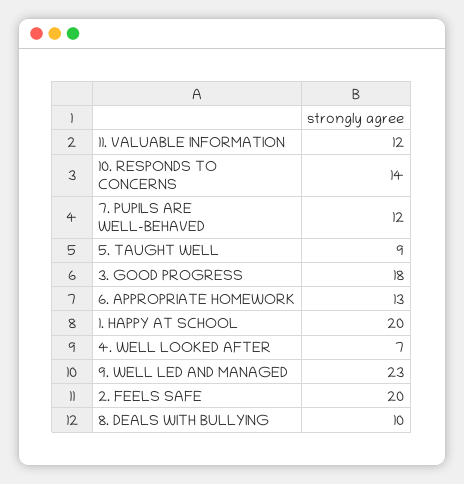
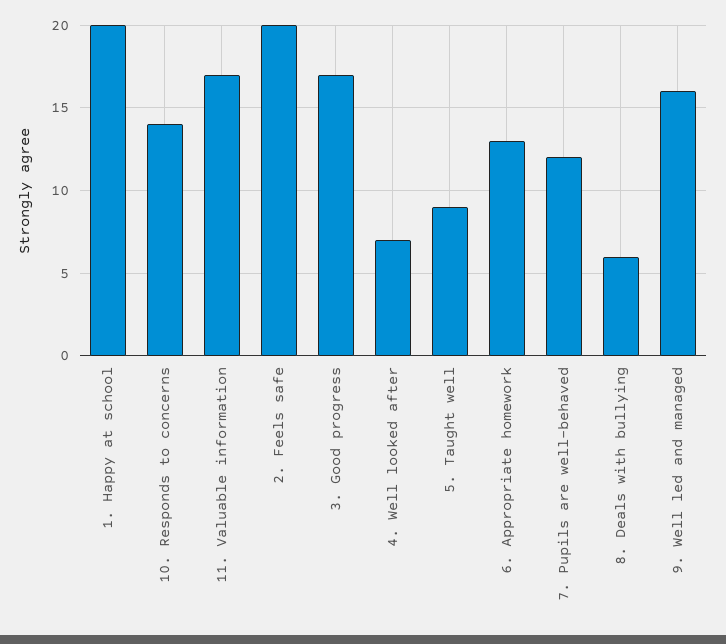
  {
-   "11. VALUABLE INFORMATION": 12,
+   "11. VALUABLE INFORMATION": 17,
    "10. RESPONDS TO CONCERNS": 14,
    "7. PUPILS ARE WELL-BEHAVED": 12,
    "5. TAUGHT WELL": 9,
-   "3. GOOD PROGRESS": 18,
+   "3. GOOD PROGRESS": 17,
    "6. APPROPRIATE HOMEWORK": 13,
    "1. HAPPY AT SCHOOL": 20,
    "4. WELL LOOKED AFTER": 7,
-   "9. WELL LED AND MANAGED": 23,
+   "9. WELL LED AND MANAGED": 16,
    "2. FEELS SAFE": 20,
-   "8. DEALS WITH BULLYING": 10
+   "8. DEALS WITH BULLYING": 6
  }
==
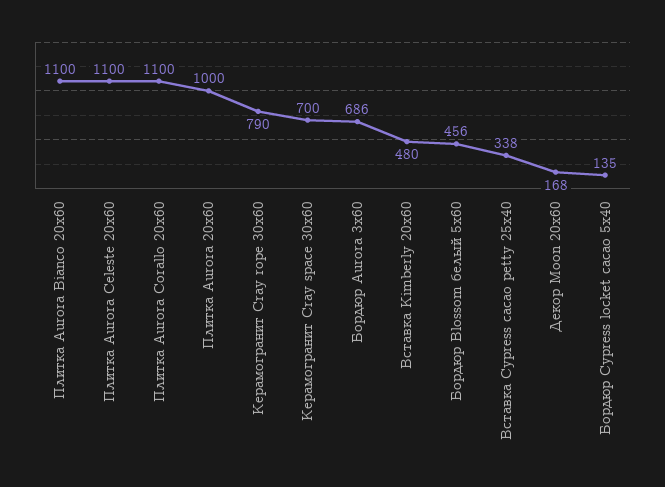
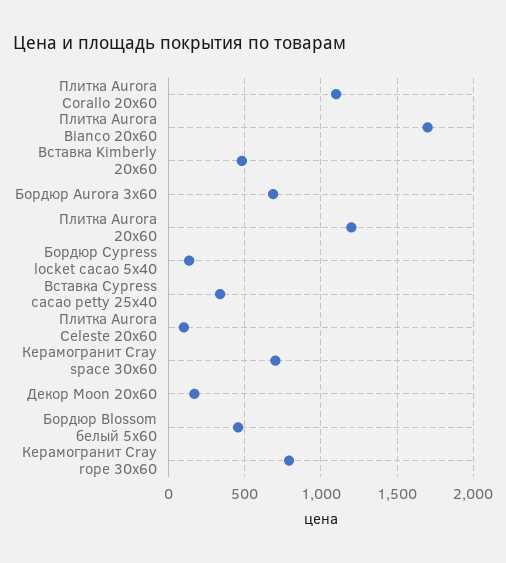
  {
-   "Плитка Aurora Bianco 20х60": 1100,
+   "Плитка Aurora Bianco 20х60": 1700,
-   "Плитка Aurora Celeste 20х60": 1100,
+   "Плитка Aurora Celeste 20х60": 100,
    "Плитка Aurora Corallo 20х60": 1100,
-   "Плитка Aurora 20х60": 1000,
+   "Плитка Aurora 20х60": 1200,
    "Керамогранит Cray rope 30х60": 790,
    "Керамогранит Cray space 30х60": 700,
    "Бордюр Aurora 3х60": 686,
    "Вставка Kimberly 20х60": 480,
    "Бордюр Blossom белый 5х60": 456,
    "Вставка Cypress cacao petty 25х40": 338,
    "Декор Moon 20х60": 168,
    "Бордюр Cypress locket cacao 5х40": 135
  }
---
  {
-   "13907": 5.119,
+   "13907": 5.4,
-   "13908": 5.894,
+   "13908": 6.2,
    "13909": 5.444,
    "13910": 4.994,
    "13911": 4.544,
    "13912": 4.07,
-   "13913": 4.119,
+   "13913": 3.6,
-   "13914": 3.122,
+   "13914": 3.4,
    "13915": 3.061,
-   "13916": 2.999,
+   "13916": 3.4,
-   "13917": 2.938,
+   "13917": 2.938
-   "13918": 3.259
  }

• _About this task_:
Within the material above, report how many lines carry the word "WELL", and nothing else.

• _Final answer_:
5